> _TRY IT_: A faithful transcription of all the data is required.

> _DATA SUPPLIED_:
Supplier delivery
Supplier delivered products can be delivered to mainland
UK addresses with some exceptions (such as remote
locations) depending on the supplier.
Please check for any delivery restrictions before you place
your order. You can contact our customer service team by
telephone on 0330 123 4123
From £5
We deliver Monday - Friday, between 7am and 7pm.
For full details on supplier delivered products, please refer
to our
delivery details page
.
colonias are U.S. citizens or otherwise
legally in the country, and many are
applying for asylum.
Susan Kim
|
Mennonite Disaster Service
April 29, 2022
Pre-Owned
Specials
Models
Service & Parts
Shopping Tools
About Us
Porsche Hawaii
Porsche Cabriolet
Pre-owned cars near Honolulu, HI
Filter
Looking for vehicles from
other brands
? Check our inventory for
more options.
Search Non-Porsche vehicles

> _RESPONSE_:
Supplier delivery
Supplier delivered products can be delivered to mainland
UK addresses with some exceptions (such as remote
locations) depending on the supplier.
Please check for any delivery restrictions before you place
your order. You can contact our customer service team by
telephone on 0330 123 4123
From £5
We deliver Monday - Friday, between 7am and 7pm.
For full details on supplier delivered products, please refer
to our
delivery details page
.
colonias are U.S. citizens or otherwise
legally in the country, and many are
applying for asylum.
Susan Kim
|
Mennonite Disaster Service
April 29, 2022
Pre-Owned
Specials
Models
Service & Parts
Shopping Tools
About Us
Porsche Hawaii
Porsche Cabriolet
Pre-owned cars near Honolulu, HI
Filter
Looking for vehicles from
other brands
? Check our inventory for
more options.
Search Non-Porsche vehicles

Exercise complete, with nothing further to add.